Sam Sabzehzar 2012-07-15 0 comments

By Tom Edwards  |  Published in The Sun

A new study finds alcohol to be the gateway drug, not cannabis, shedding light on perhaps why legalizing soft drugs doesn't increase drug usage.

The study – which looks at countries that have already softened drug laws – comes in the same week Justice Secretary Ken Clarke warned Britain is “plainly losing” the war on narcotic use.

In it, places like Portugal and the Netherlands – who already have lighter drug laws than the UK – are claimed not to have seen any significant increase in users or addicts.

Niamh Eastwood from Release, the authors of the report, said: “Pursuing a harsh criminal justice approach does not lead to a reduction in drug use but it does lead to significant harms for individuals.

“As a society we need to question why, in the UK, we are criminalising tens of thousands of mainly young people every year.”

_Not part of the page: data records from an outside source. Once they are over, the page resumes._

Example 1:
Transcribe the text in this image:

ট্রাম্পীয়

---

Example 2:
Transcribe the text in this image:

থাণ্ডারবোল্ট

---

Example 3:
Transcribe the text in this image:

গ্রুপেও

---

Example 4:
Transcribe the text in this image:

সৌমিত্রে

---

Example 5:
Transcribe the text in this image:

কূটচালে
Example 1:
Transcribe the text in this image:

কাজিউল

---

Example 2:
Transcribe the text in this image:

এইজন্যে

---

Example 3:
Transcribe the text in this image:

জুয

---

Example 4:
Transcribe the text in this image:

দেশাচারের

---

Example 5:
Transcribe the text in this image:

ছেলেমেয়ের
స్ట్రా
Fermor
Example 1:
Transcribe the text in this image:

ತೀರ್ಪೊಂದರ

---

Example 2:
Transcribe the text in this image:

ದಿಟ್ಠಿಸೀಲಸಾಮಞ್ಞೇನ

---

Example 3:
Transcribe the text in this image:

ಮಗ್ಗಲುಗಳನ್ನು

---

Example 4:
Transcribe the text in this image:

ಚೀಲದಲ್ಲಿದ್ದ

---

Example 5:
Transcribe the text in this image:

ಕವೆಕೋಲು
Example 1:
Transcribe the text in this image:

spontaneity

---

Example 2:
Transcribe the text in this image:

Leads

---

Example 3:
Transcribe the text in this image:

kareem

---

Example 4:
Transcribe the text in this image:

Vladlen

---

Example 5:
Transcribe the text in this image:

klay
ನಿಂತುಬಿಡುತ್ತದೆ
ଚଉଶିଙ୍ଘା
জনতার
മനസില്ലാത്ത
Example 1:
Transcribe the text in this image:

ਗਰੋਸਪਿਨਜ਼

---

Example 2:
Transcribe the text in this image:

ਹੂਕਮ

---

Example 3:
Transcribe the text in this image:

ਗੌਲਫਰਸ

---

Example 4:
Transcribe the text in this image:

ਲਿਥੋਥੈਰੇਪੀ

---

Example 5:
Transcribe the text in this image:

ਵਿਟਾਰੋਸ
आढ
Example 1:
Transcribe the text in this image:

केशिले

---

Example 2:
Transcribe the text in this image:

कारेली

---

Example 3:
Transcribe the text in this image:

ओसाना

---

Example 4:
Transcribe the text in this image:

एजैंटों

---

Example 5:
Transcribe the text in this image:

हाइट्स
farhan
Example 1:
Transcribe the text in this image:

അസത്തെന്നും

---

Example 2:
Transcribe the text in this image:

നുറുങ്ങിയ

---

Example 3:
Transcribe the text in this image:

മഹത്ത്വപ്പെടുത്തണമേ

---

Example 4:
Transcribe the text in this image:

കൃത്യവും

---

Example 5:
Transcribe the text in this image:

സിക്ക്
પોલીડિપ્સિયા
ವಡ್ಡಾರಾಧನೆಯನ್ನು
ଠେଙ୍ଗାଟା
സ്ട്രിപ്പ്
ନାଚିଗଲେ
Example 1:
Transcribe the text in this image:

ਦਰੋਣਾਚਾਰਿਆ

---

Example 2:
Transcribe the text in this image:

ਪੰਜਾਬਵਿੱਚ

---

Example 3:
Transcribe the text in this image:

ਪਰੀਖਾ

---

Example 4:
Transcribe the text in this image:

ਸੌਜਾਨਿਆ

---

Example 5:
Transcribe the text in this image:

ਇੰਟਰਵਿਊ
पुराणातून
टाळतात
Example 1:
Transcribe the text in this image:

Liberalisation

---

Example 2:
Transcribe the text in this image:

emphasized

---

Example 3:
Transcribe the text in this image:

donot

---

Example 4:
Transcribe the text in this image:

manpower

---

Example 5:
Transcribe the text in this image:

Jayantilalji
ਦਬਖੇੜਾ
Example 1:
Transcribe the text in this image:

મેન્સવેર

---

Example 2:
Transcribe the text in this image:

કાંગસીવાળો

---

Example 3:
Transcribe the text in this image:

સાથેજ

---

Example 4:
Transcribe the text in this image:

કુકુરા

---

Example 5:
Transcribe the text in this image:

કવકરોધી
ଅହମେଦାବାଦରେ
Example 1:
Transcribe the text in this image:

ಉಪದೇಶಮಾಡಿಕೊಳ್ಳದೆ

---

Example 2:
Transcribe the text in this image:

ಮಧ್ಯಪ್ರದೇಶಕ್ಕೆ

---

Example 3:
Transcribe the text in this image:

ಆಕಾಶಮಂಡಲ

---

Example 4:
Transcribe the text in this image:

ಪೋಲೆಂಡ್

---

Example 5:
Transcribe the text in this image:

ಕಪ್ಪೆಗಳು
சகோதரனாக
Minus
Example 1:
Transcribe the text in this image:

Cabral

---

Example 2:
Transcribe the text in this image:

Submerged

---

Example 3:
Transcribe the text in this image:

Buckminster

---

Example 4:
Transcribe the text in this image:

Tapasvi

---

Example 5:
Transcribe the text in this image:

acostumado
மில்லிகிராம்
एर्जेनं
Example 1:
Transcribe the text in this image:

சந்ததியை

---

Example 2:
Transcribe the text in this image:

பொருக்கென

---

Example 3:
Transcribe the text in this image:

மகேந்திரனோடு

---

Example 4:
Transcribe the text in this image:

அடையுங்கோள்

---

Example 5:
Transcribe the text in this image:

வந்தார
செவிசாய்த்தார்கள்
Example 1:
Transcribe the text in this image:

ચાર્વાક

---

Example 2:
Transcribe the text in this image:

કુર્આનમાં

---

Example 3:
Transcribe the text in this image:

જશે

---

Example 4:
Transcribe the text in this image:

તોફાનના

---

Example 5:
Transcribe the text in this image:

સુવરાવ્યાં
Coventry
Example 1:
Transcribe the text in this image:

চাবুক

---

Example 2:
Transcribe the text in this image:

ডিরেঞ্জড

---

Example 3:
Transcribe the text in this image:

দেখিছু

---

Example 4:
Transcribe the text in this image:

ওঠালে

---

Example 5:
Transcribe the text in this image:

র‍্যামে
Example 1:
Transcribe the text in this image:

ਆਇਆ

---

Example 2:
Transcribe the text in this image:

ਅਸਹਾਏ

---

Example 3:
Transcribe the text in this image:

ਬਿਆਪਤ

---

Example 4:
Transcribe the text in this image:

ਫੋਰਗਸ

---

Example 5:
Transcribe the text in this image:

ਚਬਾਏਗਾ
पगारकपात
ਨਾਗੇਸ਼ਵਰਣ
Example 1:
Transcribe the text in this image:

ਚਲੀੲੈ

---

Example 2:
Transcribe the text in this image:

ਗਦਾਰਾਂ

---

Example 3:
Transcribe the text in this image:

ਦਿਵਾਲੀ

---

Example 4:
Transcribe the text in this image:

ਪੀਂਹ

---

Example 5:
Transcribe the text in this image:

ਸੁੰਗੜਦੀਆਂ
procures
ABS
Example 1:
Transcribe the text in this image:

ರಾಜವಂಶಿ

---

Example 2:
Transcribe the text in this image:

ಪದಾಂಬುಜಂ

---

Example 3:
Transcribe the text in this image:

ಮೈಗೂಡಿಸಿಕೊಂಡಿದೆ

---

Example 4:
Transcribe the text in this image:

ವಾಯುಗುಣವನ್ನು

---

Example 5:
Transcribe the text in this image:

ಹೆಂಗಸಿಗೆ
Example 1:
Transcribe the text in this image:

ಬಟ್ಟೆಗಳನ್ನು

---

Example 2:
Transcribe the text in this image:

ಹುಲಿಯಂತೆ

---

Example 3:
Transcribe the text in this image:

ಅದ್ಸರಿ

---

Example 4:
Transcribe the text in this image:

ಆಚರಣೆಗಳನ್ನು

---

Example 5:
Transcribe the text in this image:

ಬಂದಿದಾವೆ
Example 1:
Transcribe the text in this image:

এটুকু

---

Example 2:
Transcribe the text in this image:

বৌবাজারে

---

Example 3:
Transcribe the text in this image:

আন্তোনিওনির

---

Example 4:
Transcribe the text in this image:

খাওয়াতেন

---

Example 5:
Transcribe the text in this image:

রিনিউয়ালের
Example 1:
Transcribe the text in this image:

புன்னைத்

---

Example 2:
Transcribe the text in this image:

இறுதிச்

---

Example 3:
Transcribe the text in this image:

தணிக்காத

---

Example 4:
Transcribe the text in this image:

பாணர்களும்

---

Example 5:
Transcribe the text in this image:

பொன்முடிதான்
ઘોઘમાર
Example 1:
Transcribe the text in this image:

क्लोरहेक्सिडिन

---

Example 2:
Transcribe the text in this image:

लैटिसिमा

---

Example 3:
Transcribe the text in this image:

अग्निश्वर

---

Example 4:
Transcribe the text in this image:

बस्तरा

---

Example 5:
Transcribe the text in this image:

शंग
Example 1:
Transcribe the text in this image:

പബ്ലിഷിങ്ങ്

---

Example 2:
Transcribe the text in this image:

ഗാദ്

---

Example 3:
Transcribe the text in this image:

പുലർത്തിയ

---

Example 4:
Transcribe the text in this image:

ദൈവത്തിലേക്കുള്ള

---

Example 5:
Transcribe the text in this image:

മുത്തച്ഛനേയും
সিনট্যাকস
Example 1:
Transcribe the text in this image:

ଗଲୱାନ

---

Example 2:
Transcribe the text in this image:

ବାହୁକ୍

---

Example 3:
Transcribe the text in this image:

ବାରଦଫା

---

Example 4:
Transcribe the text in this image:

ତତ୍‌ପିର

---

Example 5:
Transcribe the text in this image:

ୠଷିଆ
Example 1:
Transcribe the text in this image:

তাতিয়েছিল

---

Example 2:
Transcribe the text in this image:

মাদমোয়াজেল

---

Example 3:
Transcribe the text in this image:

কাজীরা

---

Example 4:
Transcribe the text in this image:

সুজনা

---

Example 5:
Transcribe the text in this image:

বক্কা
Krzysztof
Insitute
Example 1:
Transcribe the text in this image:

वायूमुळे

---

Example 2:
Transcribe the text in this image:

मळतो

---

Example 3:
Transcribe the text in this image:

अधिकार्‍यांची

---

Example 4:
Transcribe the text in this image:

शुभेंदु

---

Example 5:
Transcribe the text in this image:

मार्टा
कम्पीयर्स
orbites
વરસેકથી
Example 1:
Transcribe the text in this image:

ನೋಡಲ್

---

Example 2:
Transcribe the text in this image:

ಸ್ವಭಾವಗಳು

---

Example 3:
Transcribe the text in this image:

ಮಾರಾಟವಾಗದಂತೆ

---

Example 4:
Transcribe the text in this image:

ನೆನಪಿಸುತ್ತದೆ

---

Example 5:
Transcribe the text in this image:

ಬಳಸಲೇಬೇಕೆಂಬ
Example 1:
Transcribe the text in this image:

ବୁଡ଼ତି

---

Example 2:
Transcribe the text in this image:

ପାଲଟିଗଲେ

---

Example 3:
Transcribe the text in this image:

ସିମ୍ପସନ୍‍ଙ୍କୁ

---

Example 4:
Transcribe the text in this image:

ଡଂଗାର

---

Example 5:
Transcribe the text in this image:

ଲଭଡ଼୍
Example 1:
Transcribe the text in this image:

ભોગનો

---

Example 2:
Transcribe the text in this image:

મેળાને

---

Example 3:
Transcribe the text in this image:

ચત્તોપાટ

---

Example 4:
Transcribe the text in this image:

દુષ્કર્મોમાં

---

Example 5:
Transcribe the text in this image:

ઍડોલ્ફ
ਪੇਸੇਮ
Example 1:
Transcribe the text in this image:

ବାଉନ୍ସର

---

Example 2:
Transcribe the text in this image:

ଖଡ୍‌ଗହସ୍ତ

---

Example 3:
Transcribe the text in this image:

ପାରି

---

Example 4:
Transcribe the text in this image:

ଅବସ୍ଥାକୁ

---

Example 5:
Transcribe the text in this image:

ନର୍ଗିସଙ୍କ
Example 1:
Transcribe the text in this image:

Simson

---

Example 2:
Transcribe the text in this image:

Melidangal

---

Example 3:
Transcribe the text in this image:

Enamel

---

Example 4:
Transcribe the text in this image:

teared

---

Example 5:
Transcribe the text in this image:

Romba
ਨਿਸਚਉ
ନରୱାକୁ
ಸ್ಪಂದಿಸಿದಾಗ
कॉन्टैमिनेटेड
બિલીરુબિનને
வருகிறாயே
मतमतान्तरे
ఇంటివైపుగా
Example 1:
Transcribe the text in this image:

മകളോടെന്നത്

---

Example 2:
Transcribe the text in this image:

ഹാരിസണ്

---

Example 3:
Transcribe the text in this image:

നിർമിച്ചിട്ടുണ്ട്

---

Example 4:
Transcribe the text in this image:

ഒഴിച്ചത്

The report also comes after a Sun YouGov poll showed six out of ten Brits want to see drug users escape prosecution and receive better medical treatment instead.

Of course, this type of change only applies to possession and does not amount to full legalisation, as dealers and traffickers would still be hunted and jailed by cops.

But in the Sun poll, 56 per cent of people did say they would like to see the idea of complete legalisation reviewed – along with other policy options.

Most people now also think that crime levels would fall if cannabis was made legal.